Records for processing below:

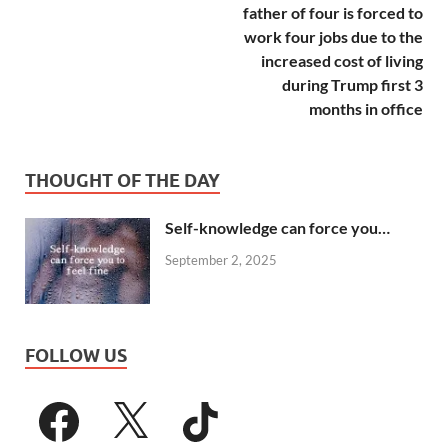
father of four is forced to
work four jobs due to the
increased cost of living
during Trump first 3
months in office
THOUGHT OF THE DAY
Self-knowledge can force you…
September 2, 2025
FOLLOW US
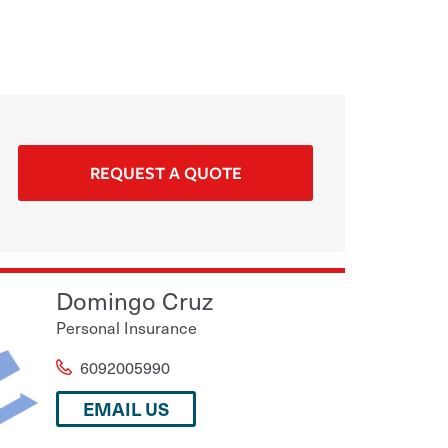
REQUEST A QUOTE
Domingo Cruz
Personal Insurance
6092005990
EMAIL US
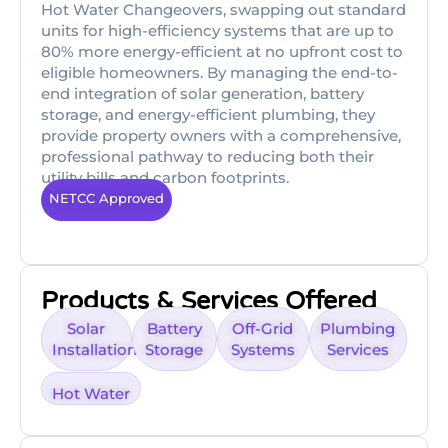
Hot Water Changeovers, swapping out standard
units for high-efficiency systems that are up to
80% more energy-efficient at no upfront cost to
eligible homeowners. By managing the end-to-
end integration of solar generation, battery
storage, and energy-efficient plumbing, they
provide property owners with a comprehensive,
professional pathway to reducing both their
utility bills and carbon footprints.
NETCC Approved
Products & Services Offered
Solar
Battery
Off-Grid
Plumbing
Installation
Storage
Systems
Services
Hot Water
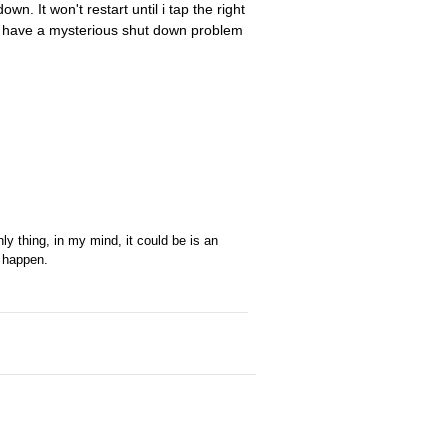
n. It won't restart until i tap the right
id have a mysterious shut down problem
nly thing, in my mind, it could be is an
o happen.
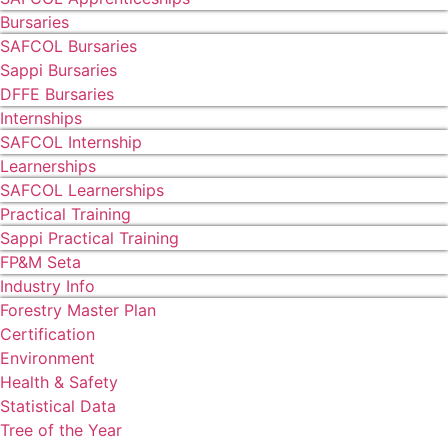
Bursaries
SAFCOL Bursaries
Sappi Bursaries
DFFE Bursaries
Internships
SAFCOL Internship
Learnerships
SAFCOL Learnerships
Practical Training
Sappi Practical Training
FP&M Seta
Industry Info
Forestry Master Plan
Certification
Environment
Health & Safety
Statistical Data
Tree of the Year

End of Records for processing.

Task statement
Return the text of all five items above word for word, keeping every line as it appears, and leave the pictures out of your answer.

Task result
father of four is forced to
work four jobs due to the
increased cost of living
during Trump first 3
months in office
THOUGHT OF THE DAY
Self-knowledge can force you…
September 2, 2025
FOLLOW US
REQUEST A QUOTE
Domingo Cruz
Personal Insurance
6092005990
EMAIL US
Hot Water Changeovers, swapping out standard
units for high-efficiency systems that are up to
80% more energy-efficient at no upfront cost to
eligible homeowners. By managing the end-to-
end integration of solar generation, battery
storage, and energy-efficient plumbing, they
provide property owners with a comprehensive,
professional pathway to reducing both their
utility bills and carbon footprints.
NETCC Approved
Products & Services Offered
Solar
Battery
Off-Grid
Plumbing
Installation
Storage
Systems
Services
Hot Water
n. It won't restart until i tap the right
id have a mysterious shut down problem
nly thing, in my mind, it could be is an
o happen.
Bursaries
SAFCOL Bursaries
Sappi Bursaries
DFFE Bursaries
Internships
SAFCOL Internship
Learnerships
SAFCOL Learnerships
Practical Training
Sappi Practical Training
FP&M Seta
Industry Info
Forestry Master Plan
Certification
Environment
Health & Safety
Statistical Data
Tree of the Year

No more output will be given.